> WHAT YOU ARE ASKED TO DO: Only the lines from the line that contains "Here, hassome more." through the final line of the entries below belong in your answer, copied exactly and without pictures.

> RECORDS FOR THIS EXERCISE:

──────

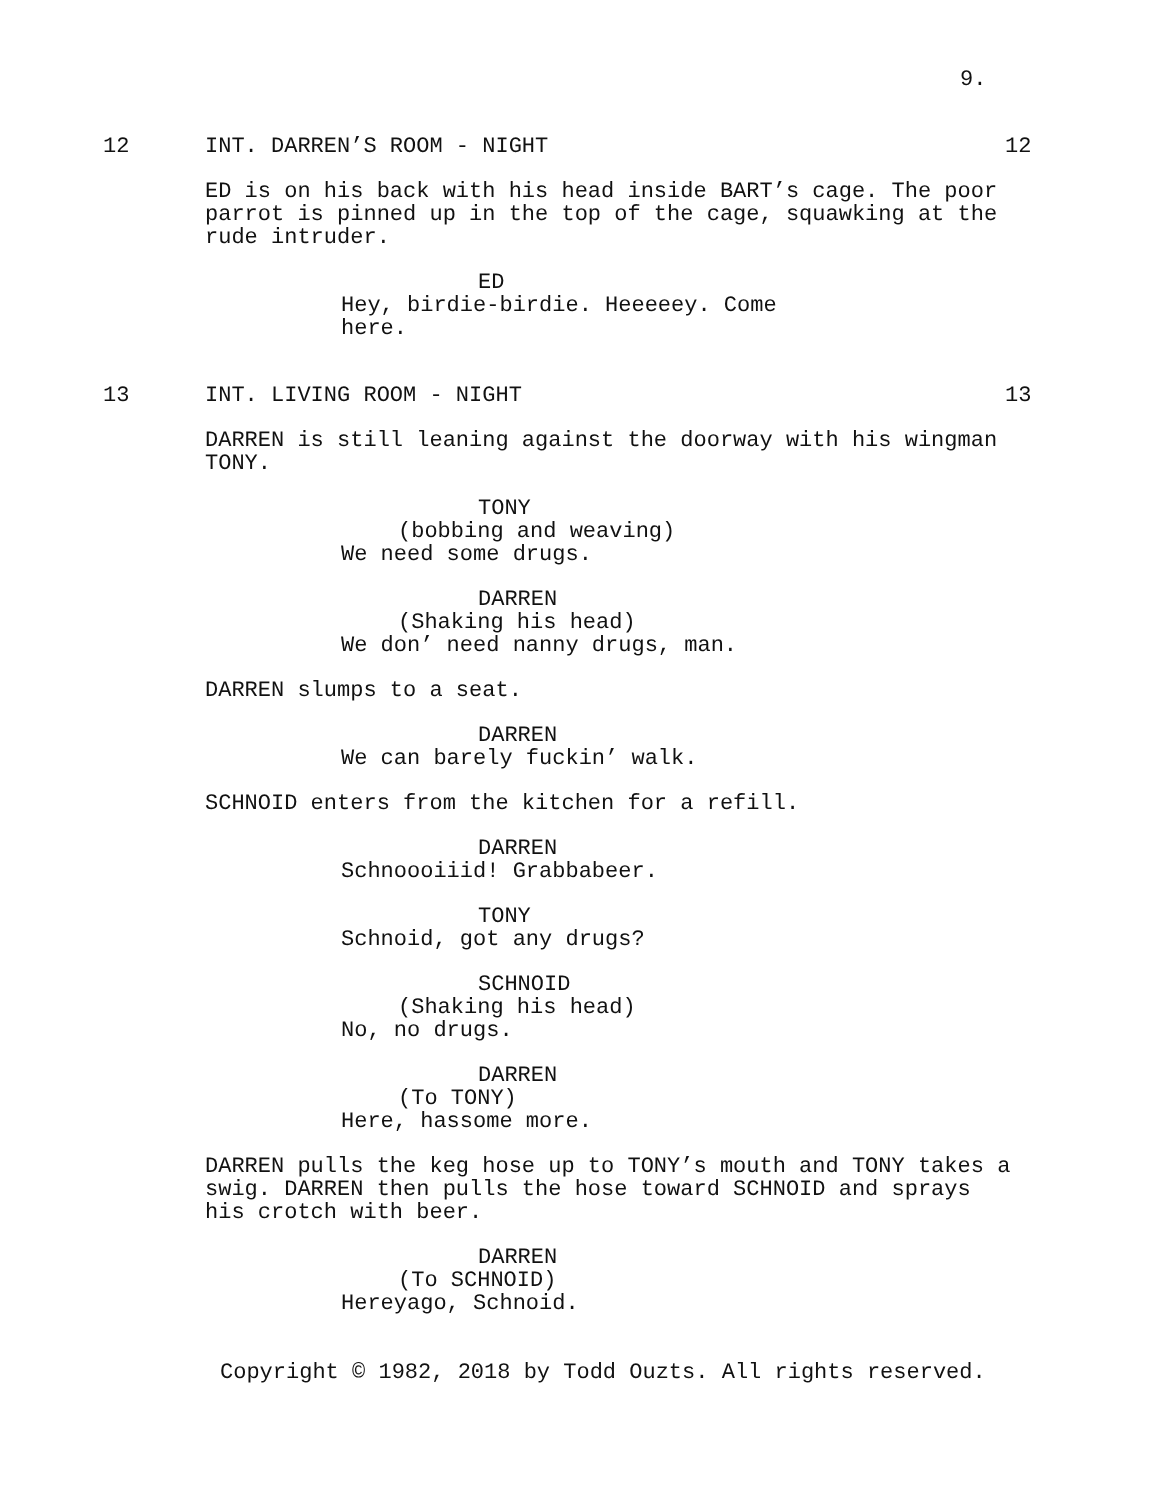9.
12 INT. DARREN’S ROOM - NIGHT 12
ED is on his back with his head inside BART’s cage. The poor parrot is pinned up in the top of the cage, squawking at the rude intruder.
ED
Hey, birdie-birdie. Heeeeey. Come here.
13 INT. LIVING ROOM - NIGHT 13
DARREN is still leaning against the doorway with his wingman TONY.
TONY
(bobbing and weaving)
We need some drugs.
DARREN
(Shaking his head)
We don’ need nanny drugs, man.
DARREN slumps to a seat.
DARREN
We can barely fuckin’ walk.
SCHNOID enters from the kitchen for a refill.
DARREN
Schnoooiiid! Grabbabeer.
TONY
Schnoid, got any drugs?
SCHNOID
(Shaking his head)
No, no drugs.
DARREN
(To TONY)
Here, hassome more.
DARREN pulls the keg hose up to TONY’s mouth and TONY takes a swig. DARREN then pulls the hose toward SCHNOID and sprays his crotch with beer.
DARREN
(To SCHNOID)
Hereyago, Schnoid.
Copyright © 1982, 2018 by Todd Ouzts. All rights reserved.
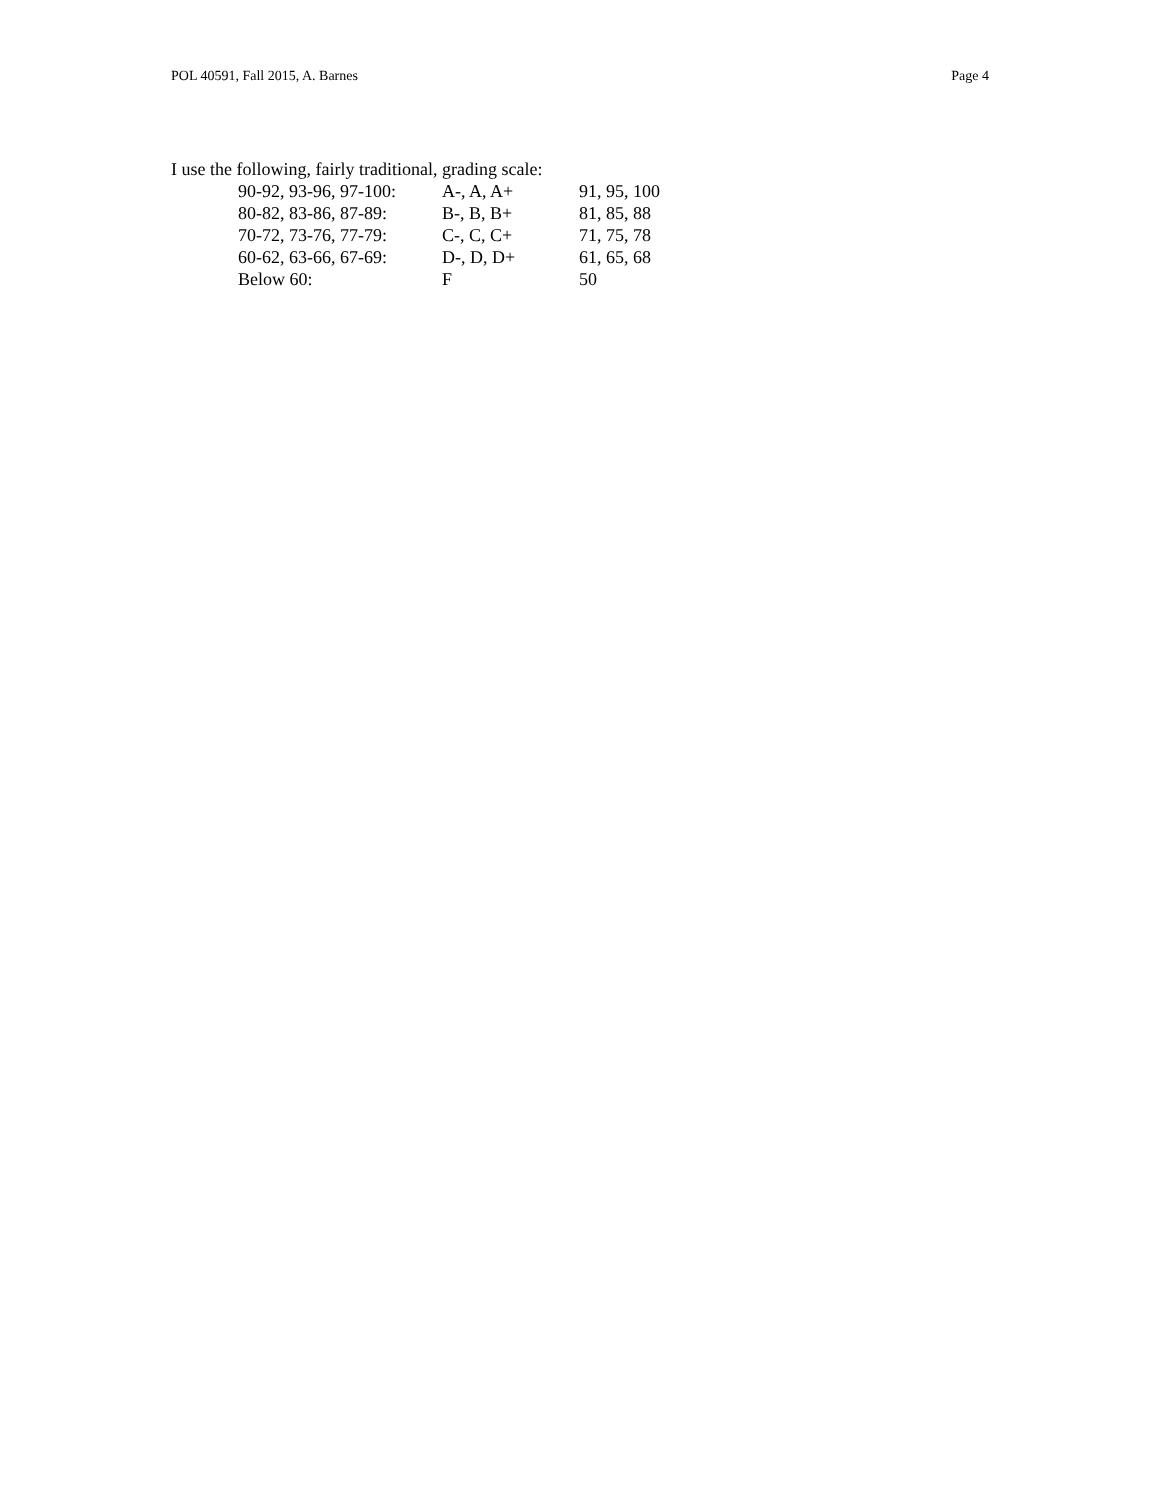POL 40591, Fall 2015, A. Barnes Page 4
I use the following, fairly traditional, grading scale:
| 90-92, 93-96, 97-100: | A-, A, A+ | 91, 95, 100 |
| 80-82, 83-86, 87-89: | B-, B, B+ | 81, 85, 88 |
| 70-72, 73-76, 77-79: | C-, C, C+ | 71, 75, 78 |
| 60-62, 63-66, 67-69: | D-, D, D+ | 61, 65, 68 |
| Below 60: | F | 50 |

──────

> SOLUTION:
Here, hassome more.
DARREN pulls the keg hose up to TONY’s mouth and TONY takes a swig. DARREN then pulls the hose toward SCHNOID and sprays his crotch with beer.
DARREN
(To SCHNOID)
Hereyago, Schnoid.
Copyright © 1982, 2018 by Todd Ouzts. All rights reserved.
POL 40591, Fall 2015, A. Barnes Page 4
I use the following, fairly traditional, grading scale:
| 90-92, 93-96, 97-100: | A-, A, A+ | 91, 95, 100 |
| 80-82, 83-86, 87-89: | B-, B, B+ | 81, 85, 88 |
| 70-72, 73-76, 77-79: | C-, C, C+ | 71, 75, 78 |
| 60-62, 63-66, 67-69: | D-, D, D+ | 61, 65, 68 |
| Below 60: | F | 50 |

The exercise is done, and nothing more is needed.